7. Fatigue reportedly present and screening MFIS more than 38 for patients who will be
enrolled in the randomized placebo controlled part of the study. MFIS score of less
than 38 is required for patients who are controls on the study.
Exclusion Criteria:
1. History of MS relapses in the previous 3 months.
2. Neurodegenerative progressive neurological disorders other than progressive MS.
3. Breastfeeding
4. History of bleeding disorders
5. Abnormal results of liver function test at screening (AST or ALT more than twice the
upper limit of normal).
6. Receiving or about to start interferon beta or immunosuppressive medications (e.g.
cyclophosphamide, mitoxantrone, methotrexate, mycophenolate mofetil) as these
medication can be associated with fatigue.
7. Starting or changing the dose of other MS disease-modifying medications (including
monoclonal antibodies such as rituximab, ocrelizumab, alemtuzumab, daclizumab) within
3 months of baseline visit.
8. No ongoing steroid treatment and no steroid treatment in the prior month.

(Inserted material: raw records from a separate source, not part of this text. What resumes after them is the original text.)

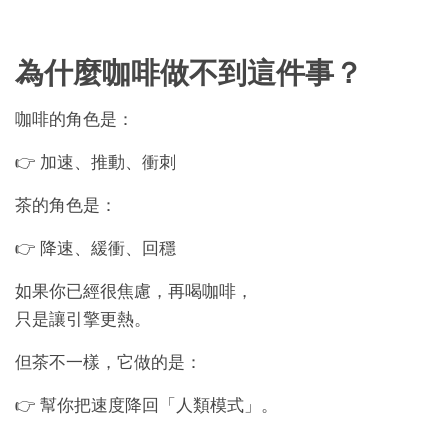
為什麼咖啡做不到這件事？
咖啡的角色是：
👉 加速、推動、衝刺
茶的角色是：
👉 降速、緩衝、回穩
如果你已經很焦慮，再喝咖啡，
只是讓引擎更熱。
但茶不一樣，它做的是：
👉 幫你把速度降回「人類模式」。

9. Inability to undergo MRI scans (e.g. weight>350 pounds, severe claustrophobia, metal
in the body).
10. Medical terminal conditions.
11. Currently treated for active malignancy or metastatic malignancy that has been treated
in the past 1 year or undergoing extra screening for recurrence
12. Planned surgery within the following 12 weeks
13. Planning to move with the following next 12 weeks
14. Participating in another clinical trial with an experimental medication.
15. Alcohol or substance abuse, or any other condition that in the investigator's opinion
would make the patient unsuitable for this study.
16. A history of allergic or anaphylactic reaction to NAC, or any component of the
preparation.
17. Clinically unstable medical or psychiatric disorders that require acute treatment.
18. Active gastrointestinal ulcers.
19. Subjects taking concomitant medications or supplements known for their glutamatergic
effects (e.g., dextromethorphan, D-cycloserine, memantine, lamotrigine, riluzole),
antioxidant properties (DMG, TMG, other alternative treatments), or medications with
an effect on sleepiness and possibly fatigue such as Provigil, Nuvigil and amantadine
within 2 weeks of the baseline visit with the exception of short-term use of
dextromethorphan as needed as a cough suppressant. Regular multivitamins will be
allowed.
20. Patients taking anticoagulants
21. Patients with history of obvious secondary causes of fatigue, such as chronic
insomnia, sleep apnea, narcolepsy, restless leg syndrome and significant bladder
dysfunction disrupting sleep.
22. Screening Epworth Sleepiness Scale score greater than 15.
23. Starting or changing the dose of benzodiazepine, antidepressant, antipsychotics,
anti-histamines, or stimulants within a month from the screening visit.
24. A score of 15 or greater on the Hospital Anxiety and Depression Scale (HADS)
depression subscale.
25. Patients currently treated for asthma.